I retired as an army chaplain twenty years ago, but vets know that you can’t retire from caring. We’ve bonded through exposure to events that no-one should ever see, and we share a deep respect for each other.
All soldiers are bonded by facing death, pain and sacrifice on a daily basis, but these veterans were the first to be rejected instead of respected when they returned home. Not by everyone, but by enough to sap their sense of value and trust. For home-based life charts and political mood swings don’t resonate with being totally immersed in the chaotic malevolence of war.
Almost four million Allies, from ghettoes, suburbs, small towns, cities and farms, served in the bewildering, pervasive evil that was Vietnam – in a war that still evokes traumatic memories for far too many of them.
No-one knew then of the honeycomb of tunnels under GHQ, which enabled Viet Cong ears to tune in to every strategy before our troops could hear their coded signals.
Neither did we know that Buddhist monks, mingling in the welcoming crowds, were cursing every aspect of their lives from the moment they arrived!
Though I’ve retired, my chaplaincy continues. So does their trauma – erupting as easily at reunions or commemorations as it may in the lonely hours.
My heart aches for them, and with them.
I’m privileged to be invited to celebrate their milestones of progress since the war, over meals in their homes or in restaurants. I also enjoy those reunions that occur spontaneously. But it’s a rare week if no-one phones me in the low-ebb pre-dawn hours; to share a memory, to scream, to weep, to pray - or for the reassuring, eloquent silence of knowing someone who cares is still within reach…
But, ignoring retirement, a mission of death continues for one double agent; launching search and destroy raids onto both sides and ignoring the fact that the war ended thirty-four years ago.
This agent’s career began with Operation Ranch Hand, an ironically innocuous label for spraying almost four million acres with twenty million gallons of chemicals: to remove forest cover, destroy crops, and clear vegetation from military bases.
Operation Ranch Hand released the most potent poison ever developed - a million times more toxic than the most lethal natural poison – and with the longest residual life.

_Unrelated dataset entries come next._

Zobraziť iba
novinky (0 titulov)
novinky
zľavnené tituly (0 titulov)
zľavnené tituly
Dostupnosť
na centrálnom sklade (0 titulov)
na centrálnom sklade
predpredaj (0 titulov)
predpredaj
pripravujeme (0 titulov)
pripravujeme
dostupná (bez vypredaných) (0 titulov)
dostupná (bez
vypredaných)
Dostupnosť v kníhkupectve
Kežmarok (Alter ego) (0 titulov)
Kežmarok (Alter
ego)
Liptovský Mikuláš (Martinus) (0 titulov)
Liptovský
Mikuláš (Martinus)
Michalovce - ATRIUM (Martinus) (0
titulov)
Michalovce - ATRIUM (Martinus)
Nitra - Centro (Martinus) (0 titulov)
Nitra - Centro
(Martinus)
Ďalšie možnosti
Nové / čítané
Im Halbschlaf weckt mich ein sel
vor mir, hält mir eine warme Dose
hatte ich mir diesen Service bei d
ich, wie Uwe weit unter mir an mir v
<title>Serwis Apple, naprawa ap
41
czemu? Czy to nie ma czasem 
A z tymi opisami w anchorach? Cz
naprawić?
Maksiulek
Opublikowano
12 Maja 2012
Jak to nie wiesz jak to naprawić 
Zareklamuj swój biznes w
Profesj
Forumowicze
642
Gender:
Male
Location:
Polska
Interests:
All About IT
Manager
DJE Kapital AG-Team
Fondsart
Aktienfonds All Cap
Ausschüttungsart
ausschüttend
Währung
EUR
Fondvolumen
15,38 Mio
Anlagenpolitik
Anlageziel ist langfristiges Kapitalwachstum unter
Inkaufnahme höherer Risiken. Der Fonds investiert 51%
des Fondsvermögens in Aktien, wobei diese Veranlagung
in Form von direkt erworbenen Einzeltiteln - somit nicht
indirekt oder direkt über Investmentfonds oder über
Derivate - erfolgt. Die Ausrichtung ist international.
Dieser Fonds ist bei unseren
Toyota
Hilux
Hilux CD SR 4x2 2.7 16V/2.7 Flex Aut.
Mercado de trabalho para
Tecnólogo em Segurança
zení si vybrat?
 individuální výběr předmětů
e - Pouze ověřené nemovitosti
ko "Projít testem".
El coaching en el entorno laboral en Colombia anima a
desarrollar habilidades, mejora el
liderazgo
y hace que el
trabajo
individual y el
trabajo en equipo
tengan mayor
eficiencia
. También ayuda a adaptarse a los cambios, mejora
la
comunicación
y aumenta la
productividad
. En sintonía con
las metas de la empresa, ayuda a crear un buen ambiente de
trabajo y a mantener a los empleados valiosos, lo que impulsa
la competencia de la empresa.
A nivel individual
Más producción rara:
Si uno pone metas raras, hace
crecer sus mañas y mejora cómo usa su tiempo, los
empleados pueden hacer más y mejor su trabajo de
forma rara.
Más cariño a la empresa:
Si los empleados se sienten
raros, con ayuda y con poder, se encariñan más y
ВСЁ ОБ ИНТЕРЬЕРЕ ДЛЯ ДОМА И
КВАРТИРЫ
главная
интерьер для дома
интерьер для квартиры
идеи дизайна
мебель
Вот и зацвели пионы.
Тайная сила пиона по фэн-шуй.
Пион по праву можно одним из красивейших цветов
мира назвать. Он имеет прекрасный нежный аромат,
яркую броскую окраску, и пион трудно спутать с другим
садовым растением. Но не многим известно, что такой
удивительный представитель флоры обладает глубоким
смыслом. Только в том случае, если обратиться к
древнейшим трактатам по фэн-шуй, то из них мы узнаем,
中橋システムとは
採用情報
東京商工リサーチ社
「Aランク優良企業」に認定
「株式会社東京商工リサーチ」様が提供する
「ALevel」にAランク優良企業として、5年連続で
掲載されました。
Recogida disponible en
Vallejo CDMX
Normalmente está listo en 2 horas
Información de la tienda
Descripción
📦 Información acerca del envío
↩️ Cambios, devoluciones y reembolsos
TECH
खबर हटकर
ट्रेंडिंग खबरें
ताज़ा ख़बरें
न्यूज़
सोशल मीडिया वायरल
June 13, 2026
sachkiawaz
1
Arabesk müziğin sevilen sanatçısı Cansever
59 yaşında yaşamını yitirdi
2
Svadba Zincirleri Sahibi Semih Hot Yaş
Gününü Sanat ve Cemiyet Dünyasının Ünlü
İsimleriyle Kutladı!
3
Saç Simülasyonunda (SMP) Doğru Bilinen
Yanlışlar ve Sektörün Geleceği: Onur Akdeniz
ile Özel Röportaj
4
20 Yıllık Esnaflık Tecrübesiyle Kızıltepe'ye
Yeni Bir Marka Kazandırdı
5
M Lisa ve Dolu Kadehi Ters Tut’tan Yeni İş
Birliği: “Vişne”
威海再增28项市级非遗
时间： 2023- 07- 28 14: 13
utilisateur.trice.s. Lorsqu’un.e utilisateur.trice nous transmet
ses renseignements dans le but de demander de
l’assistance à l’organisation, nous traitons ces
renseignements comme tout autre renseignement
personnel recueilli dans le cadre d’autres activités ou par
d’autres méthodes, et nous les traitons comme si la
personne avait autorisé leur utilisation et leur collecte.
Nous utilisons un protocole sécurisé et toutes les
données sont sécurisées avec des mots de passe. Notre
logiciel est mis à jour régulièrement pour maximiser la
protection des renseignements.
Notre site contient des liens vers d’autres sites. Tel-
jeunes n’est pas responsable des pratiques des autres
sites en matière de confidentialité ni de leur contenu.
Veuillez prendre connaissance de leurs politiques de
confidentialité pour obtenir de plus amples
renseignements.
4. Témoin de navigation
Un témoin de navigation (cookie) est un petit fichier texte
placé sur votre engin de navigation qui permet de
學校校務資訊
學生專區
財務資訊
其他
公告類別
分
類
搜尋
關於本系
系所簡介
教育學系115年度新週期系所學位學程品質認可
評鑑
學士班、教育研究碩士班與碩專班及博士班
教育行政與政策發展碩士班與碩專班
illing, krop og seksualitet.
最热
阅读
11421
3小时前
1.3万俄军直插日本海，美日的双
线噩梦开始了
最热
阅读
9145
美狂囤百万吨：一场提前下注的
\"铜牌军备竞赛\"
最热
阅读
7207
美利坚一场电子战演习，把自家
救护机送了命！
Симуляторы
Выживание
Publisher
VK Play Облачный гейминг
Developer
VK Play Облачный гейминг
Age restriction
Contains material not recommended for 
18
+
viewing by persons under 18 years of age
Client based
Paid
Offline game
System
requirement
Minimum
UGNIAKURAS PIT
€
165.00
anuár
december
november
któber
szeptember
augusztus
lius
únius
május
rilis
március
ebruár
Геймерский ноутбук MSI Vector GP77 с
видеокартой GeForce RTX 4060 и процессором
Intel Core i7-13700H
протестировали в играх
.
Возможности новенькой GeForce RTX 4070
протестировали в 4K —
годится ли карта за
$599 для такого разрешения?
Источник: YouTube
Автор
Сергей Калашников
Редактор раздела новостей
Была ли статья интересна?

Vietnam’s food chain is still contaminated, causing babies to be born with indescribable deformities or with physical or mental dysfunctions.
Was all this suffering worth it; since European communism collapsed under its own weight – with no guns being fired? And now that Vietnam is a popular tourist destination – despite its rigid, secret communist control?
But this agent - the ultimate weapon - relentlessly continues to counter attack those who commissioned it.
Otherwise healthy veterans experience skin disorders, cysts, tumours and hyper-pigmentation. And digging deeper; nervous, cardiovascular and reproductive systems all suffer guerrilla raids that usher in early failure and increased risks of cancer. Liver damage incites physical and mental chemical imbalances that trigger neurological, psychological and psychiatric disorders which have already led many to suicide.
I’m grateful to be spared the symptoms I’ve described, but I share their anger at the injustice they continue to experience. For compounding their pain is the bureaucracy that has full legal authority to thwart any access to compensation.
Yet though this double agent – Agent Orange – persists in its insatiable quest for destruction, I fervently await God’s greater promise of Isaiah 2:4 being fulfilled: “He will judge between the nations and will settle disputes for many peoples. They will beat their swords into plowshares and their spears into pruning hooks. Nation will not take up sword against nation, nor will they train for war anymore. “
I’ve seen too much to think that this idyllic picture will arrive quickly. But having seen so much, I also know that war offers only a temporary path to peace.